• **Task goal**
Filter the data below, keeping only lines that contain "keyboard".

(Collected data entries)

::::::::

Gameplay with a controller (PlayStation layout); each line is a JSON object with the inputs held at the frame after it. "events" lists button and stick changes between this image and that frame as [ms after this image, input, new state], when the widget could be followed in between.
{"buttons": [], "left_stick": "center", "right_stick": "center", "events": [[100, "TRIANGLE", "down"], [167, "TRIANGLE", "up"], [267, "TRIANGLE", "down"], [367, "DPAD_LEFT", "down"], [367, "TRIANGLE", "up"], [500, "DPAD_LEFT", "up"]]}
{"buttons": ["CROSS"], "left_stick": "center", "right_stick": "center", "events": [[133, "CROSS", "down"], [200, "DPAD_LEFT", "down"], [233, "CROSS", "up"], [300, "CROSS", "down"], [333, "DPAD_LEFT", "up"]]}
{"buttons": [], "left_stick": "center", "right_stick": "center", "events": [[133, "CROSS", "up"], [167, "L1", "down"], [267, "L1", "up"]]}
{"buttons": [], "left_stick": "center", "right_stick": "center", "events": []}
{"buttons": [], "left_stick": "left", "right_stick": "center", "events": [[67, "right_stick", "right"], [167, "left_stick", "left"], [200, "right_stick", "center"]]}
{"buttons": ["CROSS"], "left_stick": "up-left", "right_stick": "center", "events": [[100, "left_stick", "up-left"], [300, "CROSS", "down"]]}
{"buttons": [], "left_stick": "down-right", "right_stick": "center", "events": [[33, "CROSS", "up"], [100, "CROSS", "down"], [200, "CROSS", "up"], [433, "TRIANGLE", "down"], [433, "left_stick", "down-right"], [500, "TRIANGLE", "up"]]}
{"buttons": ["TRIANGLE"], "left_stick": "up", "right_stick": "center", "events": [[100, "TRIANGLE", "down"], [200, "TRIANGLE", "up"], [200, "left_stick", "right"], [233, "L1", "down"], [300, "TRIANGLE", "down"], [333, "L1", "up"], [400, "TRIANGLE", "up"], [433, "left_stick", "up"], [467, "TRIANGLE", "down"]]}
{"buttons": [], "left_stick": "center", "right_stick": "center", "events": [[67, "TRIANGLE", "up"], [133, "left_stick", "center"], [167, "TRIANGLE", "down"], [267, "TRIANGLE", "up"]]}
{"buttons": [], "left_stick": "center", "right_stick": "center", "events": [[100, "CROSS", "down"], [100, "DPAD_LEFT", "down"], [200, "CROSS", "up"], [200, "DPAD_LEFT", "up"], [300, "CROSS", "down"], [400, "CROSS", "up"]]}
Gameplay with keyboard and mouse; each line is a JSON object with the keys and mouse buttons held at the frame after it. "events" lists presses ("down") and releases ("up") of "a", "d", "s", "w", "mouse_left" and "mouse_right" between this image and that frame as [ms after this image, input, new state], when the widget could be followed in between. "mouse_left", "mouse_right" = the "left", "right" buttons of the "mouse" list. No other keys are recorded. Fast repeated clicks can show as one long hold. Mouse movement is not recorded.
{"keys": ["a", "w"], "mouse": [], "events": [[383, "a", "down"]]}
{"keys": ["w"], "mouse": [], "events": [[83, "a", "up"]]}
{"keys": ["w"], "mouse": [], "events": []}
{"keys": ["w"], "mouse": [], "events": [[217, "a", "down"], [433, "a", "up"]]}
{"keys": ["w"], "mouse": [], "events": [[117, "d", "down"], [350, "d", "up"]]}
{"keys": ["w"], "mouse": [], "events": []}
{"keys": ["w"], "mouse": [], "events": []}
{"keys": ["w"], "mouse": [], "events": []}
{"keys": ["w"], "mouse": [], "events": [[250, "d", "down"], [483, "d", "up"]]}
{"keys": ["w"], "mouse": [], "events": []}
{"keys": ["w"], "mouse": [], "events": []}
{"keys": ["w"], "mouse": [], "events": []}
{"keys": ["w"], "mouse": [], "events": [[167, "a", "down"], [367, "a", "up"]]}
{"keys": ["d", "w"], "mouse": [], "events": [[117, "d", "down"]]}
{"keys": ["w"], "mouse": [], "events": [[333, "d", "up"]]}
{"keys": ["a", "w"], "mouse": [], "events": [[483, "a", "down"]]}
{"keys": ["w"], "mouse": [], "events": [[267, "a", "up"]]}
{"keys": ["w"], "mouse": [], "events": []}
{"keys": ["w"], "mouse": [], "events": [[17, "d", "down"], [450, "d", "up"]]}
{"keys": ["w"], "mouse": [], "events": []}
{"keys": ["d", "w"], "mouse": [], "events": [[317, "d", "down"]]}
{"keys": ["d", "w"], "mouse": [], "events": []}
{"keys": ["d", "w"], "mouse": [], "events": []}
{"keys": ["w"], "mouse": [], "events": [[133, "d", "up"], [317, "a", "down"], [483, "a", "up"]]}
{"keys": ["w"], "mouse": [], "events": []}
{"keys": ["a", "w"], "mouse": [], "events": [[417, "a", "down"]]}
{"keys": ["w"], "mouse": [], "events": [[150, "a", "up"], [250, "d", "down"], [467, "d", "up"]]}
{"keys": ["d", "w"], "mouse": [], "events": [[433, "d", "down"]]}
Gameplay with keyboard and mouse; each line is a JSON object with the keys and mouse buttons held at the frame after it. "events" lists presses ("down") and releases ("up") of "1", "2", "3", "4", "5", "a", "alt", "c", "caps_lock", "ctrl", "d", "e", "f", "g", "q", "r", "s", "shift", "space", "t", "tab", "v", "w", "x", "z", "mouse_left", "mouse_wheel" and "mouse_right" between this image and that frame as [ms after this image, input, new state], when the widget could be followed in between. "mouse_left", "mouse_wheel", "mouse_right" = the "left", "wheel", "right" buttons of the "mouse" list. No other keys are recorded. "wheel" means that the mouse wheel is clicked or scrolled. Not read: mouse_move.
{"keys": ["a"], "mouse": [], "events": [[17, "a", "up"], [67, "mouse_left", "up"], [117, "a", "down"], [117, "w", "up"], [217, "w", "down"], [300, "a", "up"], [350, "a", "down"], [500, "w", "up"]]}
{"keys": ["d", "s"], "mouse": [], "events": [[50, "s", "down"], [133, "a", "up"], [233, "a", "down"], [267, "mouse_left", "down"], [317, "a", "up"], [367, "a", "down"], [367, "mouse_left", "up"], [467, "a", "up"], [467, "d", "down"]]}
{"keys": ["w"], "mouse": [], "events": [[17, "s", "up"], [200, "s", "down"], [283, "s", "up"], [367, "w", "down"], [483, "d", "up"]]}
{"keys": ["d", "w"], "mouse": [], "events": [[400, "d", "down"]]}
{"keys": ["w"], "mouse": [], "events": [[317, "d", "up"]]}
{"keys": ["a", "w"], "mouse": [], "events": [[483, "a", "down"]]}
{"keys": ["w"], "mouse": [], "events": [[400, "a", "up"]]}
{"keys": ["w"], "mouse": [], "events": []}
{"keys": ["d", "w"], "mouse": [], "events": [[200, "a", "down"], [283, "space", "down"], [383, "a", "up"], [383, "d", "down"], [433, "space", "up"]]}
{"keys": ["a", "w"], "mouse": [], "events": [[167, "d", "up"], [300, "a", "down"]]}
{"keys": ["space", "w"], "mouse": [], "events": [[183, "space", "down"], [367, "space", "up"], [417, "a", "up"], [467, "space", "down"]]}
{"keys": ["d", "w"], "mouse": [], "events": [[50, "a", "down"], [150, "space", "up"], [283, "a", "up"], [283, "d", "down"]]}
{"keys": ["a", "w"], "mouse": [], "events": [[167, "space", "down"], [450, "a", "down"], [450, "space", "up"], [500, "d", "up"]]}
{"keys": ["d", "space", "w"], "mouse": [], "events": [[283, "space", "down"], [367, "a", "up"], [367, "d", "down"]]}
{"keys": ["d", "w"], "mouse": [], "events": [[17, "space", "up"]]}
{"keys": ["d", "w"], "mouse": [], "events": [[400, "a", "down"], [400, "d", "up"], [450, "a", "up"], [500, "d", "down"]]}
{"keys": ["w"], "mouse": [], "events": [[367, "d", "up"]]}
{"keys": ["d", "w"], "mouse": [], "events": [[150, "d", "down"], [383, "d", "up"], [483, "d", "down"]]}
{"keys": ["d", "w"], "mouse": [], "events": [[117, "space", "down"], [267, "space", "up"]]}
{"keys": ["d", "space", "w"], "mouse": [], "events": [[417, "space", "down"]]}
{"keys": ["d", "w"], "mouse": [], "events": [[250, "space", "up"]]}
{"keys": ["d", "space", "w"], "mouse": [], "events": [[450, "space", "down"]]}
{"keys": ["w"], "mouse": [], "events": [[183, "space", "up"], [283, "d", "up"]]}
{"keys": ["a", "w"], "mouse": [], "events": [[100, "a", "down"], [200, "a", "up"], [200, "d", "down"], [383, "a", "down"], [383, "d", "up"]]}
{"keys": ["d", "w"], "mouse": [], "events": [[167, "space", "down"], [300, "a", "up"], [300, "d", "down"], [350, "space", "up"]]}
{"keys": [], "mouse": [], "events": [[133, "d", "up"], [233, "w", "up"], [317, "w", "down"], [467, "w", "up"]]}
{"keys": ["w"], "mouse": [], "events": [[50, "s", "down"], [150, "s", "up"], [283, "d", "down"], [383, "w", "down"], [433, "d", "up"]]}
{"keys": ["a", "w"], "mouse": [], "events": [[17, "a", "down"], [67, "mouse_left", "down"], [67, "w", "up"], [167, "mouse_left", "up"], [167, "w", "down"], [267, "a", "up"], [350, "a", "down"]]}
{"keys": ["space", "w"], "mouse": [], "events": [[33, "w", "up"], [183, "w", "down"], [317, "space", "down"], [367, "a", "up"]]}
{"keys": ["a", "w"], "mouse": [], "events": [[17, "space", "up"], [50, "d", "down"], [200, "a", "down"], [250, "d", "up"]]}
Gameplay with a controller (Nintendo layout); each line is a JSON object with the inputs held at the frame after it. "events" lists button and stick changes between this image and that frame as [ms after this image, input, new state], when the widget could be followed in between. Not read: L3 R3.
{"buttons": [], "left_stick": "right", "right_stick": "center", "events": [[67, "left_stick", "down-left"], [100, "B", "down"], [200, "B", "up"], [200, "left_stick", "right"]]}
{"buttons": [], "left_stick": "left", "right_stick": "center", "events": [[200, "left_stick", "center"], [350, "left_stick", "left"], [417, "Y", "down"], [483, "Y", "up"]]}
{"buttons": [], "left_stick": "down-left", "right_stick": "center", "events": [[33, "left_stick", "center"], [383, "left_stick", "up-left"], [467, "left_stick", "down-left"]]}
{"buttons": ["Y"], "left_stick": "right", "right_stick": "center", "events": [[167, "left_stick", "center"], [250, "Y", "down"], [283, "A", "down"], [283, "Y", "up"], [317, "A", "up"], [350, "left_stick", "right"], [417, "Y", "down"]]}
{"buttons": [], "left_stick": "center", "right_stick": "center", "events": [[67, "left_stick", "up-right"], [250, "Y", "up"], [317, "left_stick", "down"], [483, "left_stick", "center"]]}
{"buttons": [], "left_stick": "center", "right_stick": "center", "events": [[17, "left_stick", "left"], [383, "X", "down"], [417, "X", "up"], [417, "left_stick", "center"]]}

::::::::

• **Output**
Gameplay with keyboard and mouse; each line is a JSON object with the keys and mouse buttons held at the frame after it. "events" lists presses ("down") and releases ("up") of "a", "d", "s", "w", "mouse_left" and "mouse_right" between this image and that frame as [ms after this image, input, new state], when the widget could be followed in between. "mouse_left", "mouse_right" = the "left", "right" buttons of the "mouse" list. No other keys are recorded. Fast repeated clicks can show as one long hold. Mouse movement is not recorded.
Gameplay with keyboard and mouse; each line is a JSON object with the keys and mouse buttons held at the frame after it. "events" lists presses ("down") and releases ("up") of "1", "2", "3", "4", "5", "a", "alt", "c", "caps_lock", "ctrl", "d", "e", "f", "g", "q", "r", "s", "shift", "space", "t", "tab", "v", "w", "x", "z", "mouse_left", "mouse_wheel" and "mouse_right" between this image and that frame as [ms after this image, input, new state], when the widget could be followed in between. "mouse_left", "mouse_wheel", "mouse_right" = the "left", "wheel", "right" buttons of the "mouse" list. No other keys are recorded. "wheel" means that the mouse wheel is clicked or scrolled. Not read: mouse_move.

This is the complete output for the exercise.